In the passage below about family and independence, where did the grandma keep moving the carrot sticks?

** Opening GIVEN PASSAGE block **

But the reality is, I'll probably be slower than they are when I'm their age. I will probably never be as good a cook as my grandma, and as fast as I move through life, I'm not a quick thinker. My reflexes are like a drugged bear's, only I'm not drugged. When I start driving in about seven months (I turn fifteen and a half in March, which is when I can get my learner's permit), I'll probably go slower than they do. I'm a scaredy cat, and I'm a complete hypocrite.

I'm just so used to doing things my way that it's hard for me to adjust to anyone else's. Selfishness plays a role as well. I'm often thoughtless and many times I act as if the world revolves around me. (Spoiler Alert: It doesn't.) I'm introverted, and I'm short (both in terms of stature and in attitude).I'm coldly brusque. I bear very many similarities to Elsa, minus the white hair and the ice hands.

But recently, I hope my pride has come to be broken down at least a little. 

The other night, we ate takeout Chick-Fil-A. 

Along with my sandwich, I got a bag of carrot sticks out. (I'm healthy like that.) I set the bag literally six inches away from me on the table, and I could reach over and grab a couple of carrots anytime I wanted. But my grandma kept taking the carrot sticks out of the bag and moving them to a plate that was a mere three inches from mine, saving me about three inches' convenience.

Even though it was such a little thing, it annoyed me immensely. I saw it as a challenge to my independence, all three inches of it. I like getting my own carrot sticks. I'm used to getting my own carrot sticks. I don't need anyone to give me any carrot sticks, because I can get them myself. I don't want other people giving them to me.

Later, when we were done, I ran upstairs with my siblings so I could show my brothers the new Lecrae singles on Spotify. Partly through "Nuthin" (which is an awesome song, by the way), I said, "Oh, great, we should help Grandma [Halmoni in Korean] clear the table. Did you guys clear your stuff?"

They said, "Yeah," and I said, "Well, we should go help them clear the table." We're used to clearing the table, and I always get sort of a guilty conscience whenever I don't do it.

** Closing GIVEN PASSAGE block **
** Opening SUPPLIED INFORMATION block **

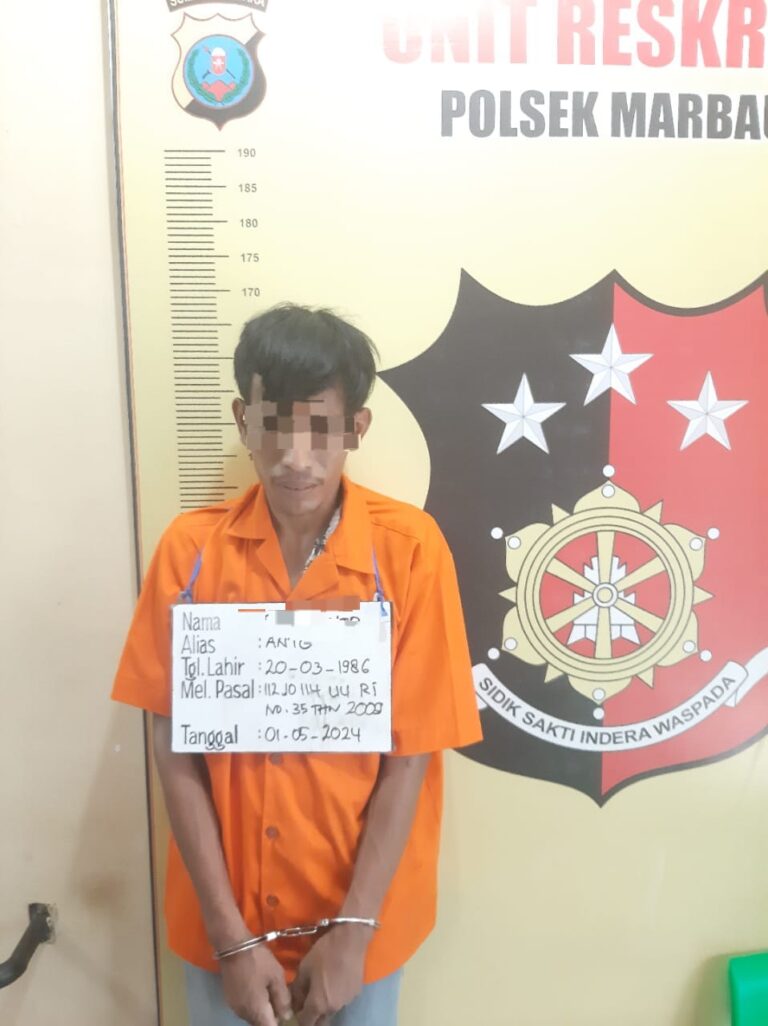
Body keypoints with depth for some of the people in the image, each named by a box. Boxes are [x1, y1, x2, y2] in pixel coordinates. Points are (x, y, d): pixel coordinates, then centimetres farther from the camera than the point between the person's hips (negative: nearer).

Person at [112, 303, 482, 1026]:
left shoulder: (409, 548, -17)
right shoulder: (190, 548, -12)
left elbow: (410, 755, -12)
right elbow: (174, 747, -8)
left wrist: (353, 929, -11)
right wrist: (231, 935, -10)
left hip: (359, 915, -1)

** Closing SUPPLIED INFORMATION block **

— RESPONSE —
To a plate about three inches from the writer's own.